Keith next landed right outside of Knoxville, Tennessee as the head football coach at Clinton High School. The Clinton Dragons, playing in one of Tennessee’s tougher districts in only Keith’s second year, just put a “6-4” mark into its record book.
“Everyone thinks being a great coach is solely about the X’s and O’s. The reality is that it’s about the relationships formed with the young men. It’s about the discipline instilled and the dedication they see coming from you daily,” Coach Albert Jackson told KPGFootball.
Central’s defensive coordinator continued, “Coach Manning is unmatched when it comes to building and maintaining relationships. This is why he’s been able to steadily rebuild a once dying program.”

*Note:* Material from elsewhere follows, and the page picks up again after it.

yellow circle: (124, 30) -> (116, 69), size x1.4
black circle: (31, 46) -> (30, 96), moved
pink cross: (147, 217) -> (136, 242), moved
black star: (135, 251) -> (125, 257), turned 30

Jackson continued, “Manning’s a man of his word. The kids can believe him because he shows up for them when no one else will. He’s truly one of kind. There is no coach around as committed to the well-being of his kids, on and off the field, as Coach Manning.”
This season, as satisfying as it was for fans, parents, players, and coaches; it wasn’t the destination which was most satisfying but rather the journey. The Manning regime has had its commencement. Coach Manning will be the first to say there is way more path to travel, way more new ground to break.
As Coach Jackson put it, “This year is only the beginning of the journey. Coach Manning’s already planted the seeds to ensure we will continue to improve and that our improvement will last for many years to come.”
An effort like Coach Manning’s is at least worth a mention; even if one doesn’t believe it’s worth its own article. Obviously, we found it merited a feature. Since we do the writing, our vote counts for something.
This is Coach HB Lyon, reporting for KPGFootball, and we’re JUST CALLING IT LIKE WE SEE IT!